**Exercise input**
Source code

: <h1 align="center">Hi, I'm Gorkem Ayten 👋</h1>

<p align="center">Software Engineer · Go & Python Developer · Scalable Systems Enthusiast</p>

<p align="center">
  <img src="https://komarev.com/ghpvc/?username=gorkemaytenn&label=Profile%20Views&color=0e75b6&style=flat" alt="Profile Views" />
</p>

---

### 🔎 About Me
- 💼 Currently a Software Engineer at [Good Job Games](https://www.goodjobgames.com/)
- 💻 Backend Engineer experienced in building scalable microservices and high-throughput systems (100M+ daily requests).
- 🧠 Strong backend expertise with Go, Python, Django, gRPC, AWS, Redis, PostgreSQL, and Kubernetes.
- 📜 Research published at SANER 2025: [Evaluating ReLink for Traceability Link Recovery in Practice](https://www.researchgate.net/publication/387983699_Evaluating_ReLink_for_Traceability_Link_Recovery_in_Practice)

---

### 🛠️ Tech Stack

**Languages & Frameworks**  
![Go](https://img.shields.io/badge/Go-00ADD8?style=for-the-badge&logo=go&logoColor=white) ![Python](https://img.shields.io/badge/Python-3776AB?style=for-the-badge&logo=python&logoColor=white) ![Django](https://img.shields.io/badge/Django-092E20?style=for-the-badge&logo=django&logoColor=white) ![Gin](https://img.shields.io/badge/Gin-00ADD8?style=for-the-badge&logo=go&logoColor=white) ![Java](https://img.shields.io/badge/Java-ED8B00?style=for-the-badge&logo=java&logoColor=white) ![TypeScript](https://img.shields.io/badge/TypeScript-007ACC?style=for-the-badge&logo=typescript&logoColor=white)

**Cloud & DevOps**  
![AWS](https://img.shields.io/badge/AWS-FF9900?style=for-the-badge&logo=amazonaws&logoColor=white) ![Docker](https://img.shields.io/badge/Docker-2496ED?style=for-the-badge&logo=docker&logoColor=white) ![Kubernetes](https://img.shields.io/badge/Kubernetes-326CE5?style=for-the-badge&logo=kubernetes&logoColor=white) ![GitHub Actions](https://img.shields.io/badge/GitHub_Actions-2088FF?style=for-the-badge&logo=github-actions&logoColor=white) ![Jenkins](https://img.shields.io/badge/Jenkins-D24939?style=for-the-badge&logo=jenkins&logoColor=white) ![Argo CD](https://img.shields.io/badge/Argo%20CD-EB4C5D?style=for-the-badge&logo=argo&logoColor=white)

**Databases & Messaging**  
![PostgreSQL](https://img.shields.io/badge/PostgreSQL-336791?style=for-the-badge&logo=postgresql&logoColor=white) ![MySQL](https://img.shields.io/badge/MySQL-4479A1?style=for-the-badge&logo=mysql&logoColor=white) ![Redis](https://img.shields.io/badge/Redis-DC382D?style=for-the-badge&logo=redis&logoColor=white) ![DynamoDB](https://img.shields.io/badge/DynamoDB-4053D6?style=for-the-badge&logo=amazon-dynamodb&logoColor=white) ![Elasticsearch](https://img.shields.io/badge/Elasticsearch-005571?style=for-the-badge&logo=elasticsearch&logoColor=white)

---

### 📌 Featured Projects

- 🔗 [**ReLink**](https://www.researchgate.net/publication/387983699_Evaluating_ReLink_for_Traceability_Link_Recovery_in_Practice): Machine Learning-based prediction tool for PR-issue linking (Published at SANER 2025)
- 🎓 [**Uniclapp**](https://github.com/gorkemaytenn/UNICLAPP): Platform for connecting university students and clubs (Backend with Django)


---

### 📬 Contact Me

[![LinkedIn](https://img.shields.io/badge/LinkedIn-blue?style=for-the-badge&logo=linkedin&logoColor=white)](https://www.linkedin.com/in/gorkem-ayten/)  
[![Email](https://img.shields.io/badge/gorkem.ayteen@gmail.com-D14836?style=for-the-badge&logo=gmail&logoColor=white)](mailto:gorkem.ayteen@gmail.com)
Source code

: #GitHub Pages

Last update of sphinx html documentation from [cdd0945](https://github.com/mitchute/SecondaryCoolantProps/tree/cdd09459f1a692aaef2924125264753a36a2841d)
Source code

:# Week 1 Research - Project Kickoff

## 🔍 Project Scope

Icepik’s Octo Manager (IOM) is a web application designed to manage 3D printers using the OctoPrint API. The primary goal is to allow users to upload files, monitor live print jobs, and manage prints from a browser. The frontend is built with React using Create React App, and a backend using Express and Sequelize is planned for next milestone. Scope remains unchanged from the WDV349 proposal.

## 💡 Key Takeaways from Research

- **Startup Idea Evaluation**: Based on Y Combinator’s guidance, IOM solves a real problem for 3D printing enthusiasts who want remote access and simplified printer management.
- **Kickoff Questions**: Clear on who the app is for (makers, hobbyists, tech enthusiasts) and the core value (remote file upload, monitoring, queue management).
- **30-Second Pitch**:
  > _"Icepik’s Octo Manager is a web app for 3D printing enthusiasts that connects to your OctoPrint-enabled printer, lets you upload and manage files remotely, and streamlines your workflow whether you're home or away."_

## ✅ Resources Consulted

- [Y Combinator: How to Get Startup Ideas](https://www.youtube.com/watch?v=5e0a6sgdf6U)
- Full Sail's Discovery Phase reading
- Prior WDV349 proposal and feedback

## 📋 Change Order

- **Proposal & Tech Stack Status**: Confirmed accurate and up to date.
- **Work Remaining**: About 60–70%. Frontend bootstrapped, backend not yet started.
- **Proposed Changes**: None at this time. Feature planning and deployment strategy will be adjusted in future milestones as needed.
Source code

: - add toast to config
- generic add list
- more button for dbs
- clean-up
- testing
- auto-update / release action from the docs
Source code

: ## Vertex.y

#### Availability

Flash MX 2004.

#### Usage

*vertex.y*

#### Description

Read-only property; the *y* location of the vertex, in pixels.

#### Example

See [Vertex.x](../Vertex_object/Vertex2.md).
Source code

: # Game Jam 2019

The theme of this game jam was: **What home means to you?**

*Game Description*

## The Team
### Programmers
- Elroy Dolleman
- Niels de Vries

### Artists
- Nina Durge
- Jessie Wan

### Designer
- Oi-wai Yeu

**Directions**
Please copy out the lines of the rows above, from the very first line through the line that contains "### 🛠️ Tech Stack", with both ends included.

**Exercise result**
Source code

: <h1 align="center">Hi, I'm Gorkem Ayten 👋</h1>

<p align="center">Software Engineer · Go & Python Developer · Scalable Systems Enthusiast</p>

<p align="center">
  <img src="https://komarev.com/ghpvc/?username=gorkemaytenn&label=Profile%20Views&color=0e75b6&style=flat" alt="Profile Views" />
</p>

---

### 🔎 About Me
- 💼 Currently a Software Engineer at [Good Job Games](https://www.goodjobgames.com/)
- 💻 Backend Engineer experienced in building scalable microservices and high-throughput systems (100M+ daily requests).
- 🧠 Strong backend expertise with Go, Python, Django, gRPC, AWS, Redis, PostgreSQL, and Kubernetes.
- 📜 Research published at SANER 2025: [Evaluating ReLink for Traceability Link Recovery in Practice](https://www.researchgate.net/publication/387983699_Evaluating_ReLink_for_Traceability_Link_Recovery_in_Practice)

---

### 🛠️ Tech Stack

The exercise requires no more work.